» **Aufgabenübersicht**:
A. In welchem Gebäude und bei welchem Festival beginnt laut dem Bericht über die Gospel-Tournee die Konzertreihe?
B. Listen Sie sämtliche Ortsangaben (Städte, Stadtteile und Gebäude) auf, die im Bericht über die Gospel-Tournee vorkommen.
C. Führen Sie den Bericht über die Gospel-Tournee im Anschluss an seinen letzten Satz weiter.

» **Textabschnitt**:

Zuvor aber stehen mehrere Konzerte mit Hütte im Kalender. Die Tournee, die bis nach Wien führt, startet in Berlin: beim XJazz Festival in der Kreuzberger Emmauskirche. „Es passt perfekt, diesen Gospel in einem Kirchenraum zu spielen“, sagt der Musiker. Anders als in kleinen Jazzclubs kann er hier den ganzen Chor präsentieren, inklusive der amerikanischen Gast-Solistin Dorrey Lin Lyles. Sie ist nicht nur Mitglied der aktuellen Weather Girls, sondern wuchs in der Gospeltradition auf. Andrzejewski erinnert sich an die erste gemeinsame Probe. „Ich war unglaublich nervös: Wie sollte ich ihr erklären, dass es zwar irgendwie Gospel ist, aber gemischt mit Free Jazz – und dann mit Texten übers Essen?“ Aber die Pastorentochter hatte Spaß am Spiel mit den Genres. Sie sei total entspannt gewesen und durch die Texte geflogen.

» **Datenabschnitt**:
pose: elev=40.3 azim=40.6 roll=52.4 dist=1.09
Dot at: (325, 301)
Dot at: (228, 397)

» **Antworten in Reihenfolge**:
A. In der Kreuzberger Emmauskirche in Berlin, beim XJazz Festival.

B. Berlin, Wien, Kreuzberg (als „Kreuzberger“), Emmauskirche

C.
Auch wenn Andrzejewski von Avantgarde und Free Jazz spricht – seine Musik ist für ein breites Publikum gedacht. Deshalb ist sein Food Gospel bei XJazz gut aufgehoben. „Da schaffen es die Organisatoren, das Wort Jazz, das in vielen Köpfen schon ziemlich verstaubt ist, wieder cool zu machen“, sagt er. Dass viele junge Leute zu den Konzerten nach Kreuzberg kämen, liege auch an den Hip-Hop und Elektro-Acts im Programm. „Die Jazzpolizei schreit auf, aber die Leute gehen da hin.“ Es ist eben wie beim Kochen: Die richtige Zutatenmischung macht’s.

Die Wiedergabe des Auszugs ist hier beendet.